(EXERCISE OBJECTIVE)
Pull out every line below that contains the word "Jacket". The match must respect uppercase and lowercase letters.

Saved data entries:
________________

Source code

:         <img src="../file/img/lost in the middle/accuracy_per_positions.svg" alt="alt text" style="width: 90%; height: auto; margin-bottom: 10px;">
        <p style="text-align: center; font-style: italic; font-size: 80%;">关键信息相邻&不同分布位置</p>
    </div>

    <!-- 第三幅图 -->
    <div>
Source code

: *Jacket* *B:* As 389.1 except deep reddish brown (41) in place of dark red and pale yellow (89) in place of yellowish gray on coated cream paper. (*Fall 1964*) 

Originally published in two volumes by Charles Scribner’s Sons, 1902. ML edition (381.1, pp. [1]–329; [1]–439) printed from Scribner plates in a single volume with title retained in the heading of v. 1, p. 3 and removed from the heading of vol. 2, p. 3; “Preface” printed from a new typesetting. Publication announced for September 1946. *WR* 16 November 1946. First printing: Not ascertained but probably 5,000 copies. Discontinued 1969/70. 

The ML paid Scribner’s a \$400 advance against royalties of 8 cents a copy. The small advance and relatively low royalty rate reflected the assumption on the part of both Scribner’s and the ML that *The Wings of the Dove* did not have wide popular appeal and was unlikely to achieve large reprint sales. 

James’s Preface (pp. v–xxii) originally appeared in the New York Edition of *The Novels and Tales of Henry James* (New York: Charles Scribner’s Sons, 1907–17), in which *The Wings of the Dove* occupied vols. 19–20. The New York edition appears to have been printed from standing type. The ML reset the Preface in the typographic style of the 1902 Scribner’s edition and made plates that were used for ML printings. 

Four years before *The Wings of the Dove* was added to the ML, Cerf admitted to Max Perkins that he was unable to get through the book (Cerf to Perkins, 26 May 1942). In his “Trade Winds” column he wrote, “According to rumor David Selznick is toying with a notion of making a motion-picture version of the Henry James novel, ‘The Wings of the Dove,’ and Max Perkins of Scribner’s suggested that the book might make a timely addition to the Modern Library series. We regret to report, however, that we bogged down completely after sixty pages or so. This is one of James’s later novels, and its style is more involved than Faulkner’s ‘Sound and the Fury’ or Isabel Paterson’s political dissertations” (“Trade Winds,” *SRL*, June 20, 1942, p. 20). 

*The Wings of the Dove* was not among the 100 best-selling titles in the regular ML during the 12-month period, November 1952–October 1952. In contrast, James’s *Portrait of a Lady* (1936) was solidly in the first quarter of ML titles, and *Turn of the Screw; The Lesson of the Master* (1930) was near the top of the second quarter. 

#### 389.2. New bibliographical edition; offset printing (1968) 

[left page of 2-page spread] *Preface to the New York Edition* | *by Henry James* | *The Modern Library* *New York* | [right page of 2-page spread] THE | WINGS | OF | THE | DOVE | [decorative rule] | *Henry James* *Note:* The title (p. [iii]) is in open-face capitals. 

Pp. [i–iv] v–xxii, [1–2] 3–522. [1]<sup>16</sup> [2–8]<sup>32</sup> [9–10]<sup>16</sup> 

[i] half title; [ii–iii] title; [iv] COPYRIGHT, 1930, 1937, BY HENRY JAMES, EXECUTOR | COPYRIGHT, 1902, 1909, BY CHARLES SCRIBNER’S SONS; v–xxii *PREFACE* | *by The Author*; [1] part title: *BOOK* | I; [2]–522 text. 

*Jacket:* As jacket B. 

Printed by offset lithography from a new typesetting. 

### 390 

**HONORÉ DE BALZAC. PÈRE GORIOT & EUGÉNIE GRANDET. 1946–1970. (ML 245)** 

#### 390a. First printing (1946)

________________

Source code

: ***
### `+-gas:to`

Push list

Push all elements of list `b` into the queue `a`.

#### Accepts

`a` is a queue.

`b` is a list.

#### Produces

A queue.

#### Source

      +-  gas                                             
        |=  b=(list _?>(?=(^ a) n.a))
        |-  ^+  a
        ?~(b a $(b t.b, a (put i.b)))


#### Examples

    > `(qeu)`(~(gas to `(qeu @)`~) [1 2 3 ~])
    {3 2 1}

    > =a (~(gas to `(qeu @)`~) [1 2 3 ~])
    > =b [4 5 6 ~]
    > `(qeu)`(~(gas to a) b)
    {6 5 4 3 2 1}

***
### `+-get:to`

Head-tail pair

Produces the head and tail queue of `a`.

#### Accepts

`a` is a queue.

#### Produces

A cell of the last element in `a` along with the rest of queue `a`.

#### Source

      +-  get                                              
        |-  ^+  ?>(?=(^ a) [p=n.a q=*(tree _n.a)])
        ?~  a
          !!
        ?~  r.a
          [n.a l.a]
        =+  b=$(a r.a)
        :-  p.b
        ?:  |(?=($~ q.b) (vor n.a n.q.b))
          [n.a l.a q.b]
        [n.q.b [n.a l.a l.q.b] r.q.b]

________________

(RESULT OF THIS EXERCISE)
: *Jacket* *B:* As 389.1 except deep reddish brown (41) in place of dark red and pale yellow (89) in place of yellowish gray on coated cream paper. (*Fall 1964*) 
*Jacket:* As jacket B. 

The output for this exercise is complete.